Friday, December 9, 2011

You can be cool and save the Earth

There are easy little things we can do to help protect this green planet. Not using garburator ( is one such thing. Another great easy thing to do is cold water laundering.


According to Carbon Conscious Consumers, a US climate campaign body, 90% of energy used in washing laundry is used to heat the water.

Pushing cold/cold when you start the washing machine, instead of hot/warm, saves you carbon footprints equivalent to 9 miles of driving. This might not sound too impressive. Let me give you additional figures.

A standard American household washes 392 loads of laundry every year. Let’s round it to 400. 9 miles multiplied by 400 times of washing... means you can reduce carbon footprint by the amount of 3600 miles of driving.

On average, people drive around 12 to 15,000 miles per year. Using cold water in washing alone is equivalent to three to four months of “no driving.” Anyway, I don’t drive really. I use public transportation, and use Zipcar only when I really need it. For people like me, I should give some other comparable measure.

4 ounces of beef produces green house gases equivalent to 6.6 miles of driving. This means, 9 miles of driving will be equivalent to about 5.5 ounces of beef. This is a lot for me or for my wife, as an amount of beef to be consumed in one meal. Even for average people, a hamburger usually comes with a 4-oz beef patty. Again, 9 miles of driving is not to be taken as too little. However, I do not eat meat on Mondays because I am on the campaign of Meatless Monday anyway. Let’s use some other measure, then.

An average household in San Diego, California, emits about 11.5 thousand pounds of CO2 per year. (I used my old address in San Diego because the site wouldn’t accept a Canadian zip code.) Following this number, 9 miles of driving is equivalent to 6 hours of total abstention of energy use in home! In other words, if you use cold water to wash your clothes than hot and warm water, you can live for 6 hours, consuming the normal amount of energy, at the rate of an average American, the number one ranking citizens in terms of per capita energy use!

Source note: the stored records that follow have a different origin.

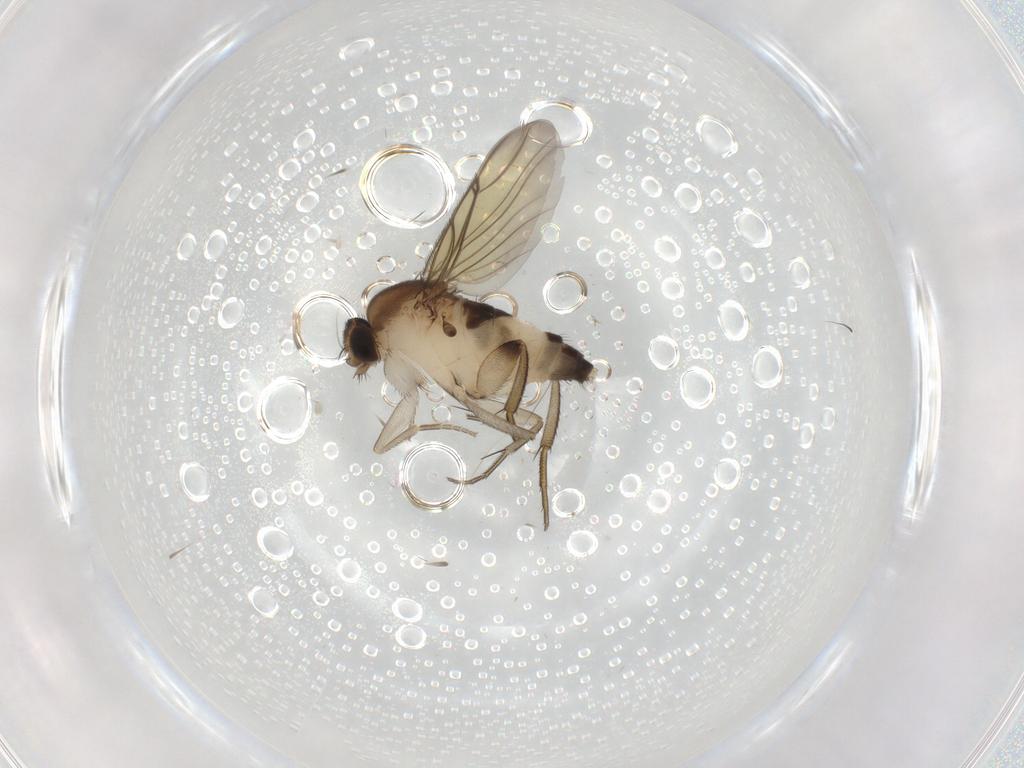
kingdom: Animalia
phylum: Arthropoda
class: Insecta
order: Diptera
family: Phoridae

Still don’t get it? Now I will use a measure everyone can understand very quickly – dollar amount. If you wash 80% of your laundry in cold water, you can save $60 per year. (Of course this depends on your area. I think it will be something like $100 in San Diego.)

In addition to the environmental benefits, using cold water is better for the fabric. Furthermore, some dirt, notably protein-based dirt like blood or egg, will not go away if you wash them with hot water. Use cold water.

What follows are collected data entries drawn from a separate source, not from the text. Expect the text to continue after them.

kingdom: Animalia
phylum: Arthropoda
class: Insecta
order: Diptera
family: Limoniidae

However, there is one caveat in this great advice. Cold water is not as effective as hot water in killing viruses and bacteria. Use hot water for heavily soiled clothes and other clothes that require extra attention in terms of hygiene.

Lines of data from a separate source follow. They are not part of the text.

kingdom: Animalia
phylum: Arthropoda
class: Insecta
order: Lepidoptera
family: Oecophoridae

I believe you now understand the benefits of cold water laundering well enough. To make life easier, I will make bullet points to remember for cold water laundering.

- Wash your laundry in cold water whenever possible.
- Pre-soaking or pre-treating enhances the efficiency of washing greatly. For example, I carry this pen-type detergent <show it> wherever possible, so that I can do a first-aid type of treatment when I spill some spaghetti on my Ferragamo tie. This same pen can also be used to pre-treat heavily soiled laundry items, before you put them into the washing machine. Just soaking your laundry in cold water for half an hour can help the washing
Use specific detergents that say “cold water.”
Do not underload or overload your washing machine. Washing with full loads help you save energy.
Front-loading washing machines use less water. Use them.

I will repeat and summarize once more: 1) use cold water whenever possible, 2) pre-treat or pre-soak laundry before washing, 3) use specialized detergents, 4) wash with full loads, and 5) use front-loading washing machine.

This is a small and easy thing to do, but you can save the planet and feel great. Also, you can save some money as well.